A garden is a powerful experiential tool that can connect people with science, nutrition, food production, ecological responsibility and community beautification. Realizing all these positive benefits the educational team at J. Everett Barr School (the school associated with CBYCC) worked with their partners at the University of California Agricultural Extension, to bring a specific curriculum called Teams with Intergenerational Support to their students. TWIGS focuses on hands-on learning through the use of senior citizen advisors. This interaction between the generations not only proved to produce good plant life but it produced healthy interaction for the students. Bethany, age 17, remarked "What really amazed me was how well my peers were able to get along. We were able to use teamwork and we were able to build up our relationships through working on projects together. "
Stacey Jackson, CBYCC Superintendent, spoke about the garden "The garden project is special because it gives the youth the ability to see things grow and connect with the earth. It gives them a sense of life. Through a garden, the whole life cycle is shown to them." Stacey told an especially poignant story about a group of minors who planted some Morning Glories in the hard soil by the fence. The students were sure the flowers would not thrive in the unfriendly soil. Yet, sure enough, the flowers bloomed and filled the garden with color. The students were amazed at the idea that things can grow even in the hardest of circumstances.

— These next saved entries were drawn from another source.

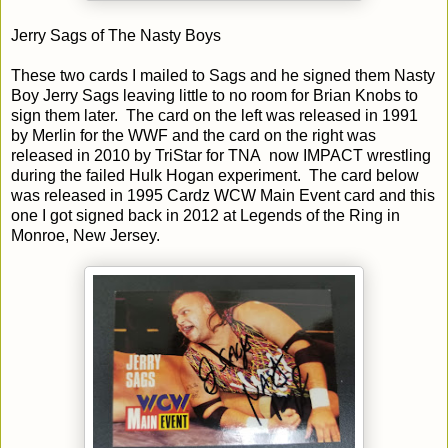
Jerry Sags of The Nasty Boys
These two cards I mailed to Sags and he signed them Nasty
Boy Jerry Sags leaving little to no room for Brian Knobs to
sign them later. The card on the left was released in 1991
by Merlin for the WWF and the card on the right was
released in 2010 by TriStar for TNA now IMPACT wrestling
during the failed Hulk Hogan experiment. The card below
was released in 1995 Cardz WCW Main Event card and this
one I got signed back in 2012 at Legends of the Ring in
Monroe, New Jersey.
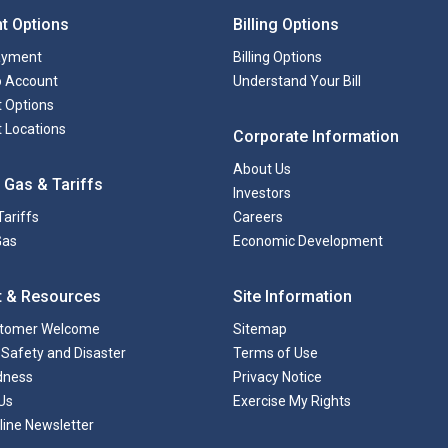
t Options
Billing Options
ayment
Billing Options
to Account
Understand Your Bill
 Options
 Locations
Corporate Information
About Us
 Gas & Tariffs
Investors
Tariffs
Careers
Gas
Economic Development
t & Resources
Site Information
tomer Welcome
Sitemap
Safety and Disaster
Terms of Use
dness
Privacy Notice
Us
Exercise My Rights
line Newsletter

Today, with the help of an $11,000 grant from The McConnell Fund at the Community Foundation, the Charlie Byrd Youth Corrections Center has a fenced in garden area with raised fruit, vegetable and flower beds, and a greenhouse equipped with electricity and plumbing. Because of this program youth who have ended up on the tougher side of life have been given a thing of beauty. Often, students who spend a great deal of time with the garden get to take a plant home with them as a reminder of the patience and persistence it takes to make something beautiful where there was once nothing before.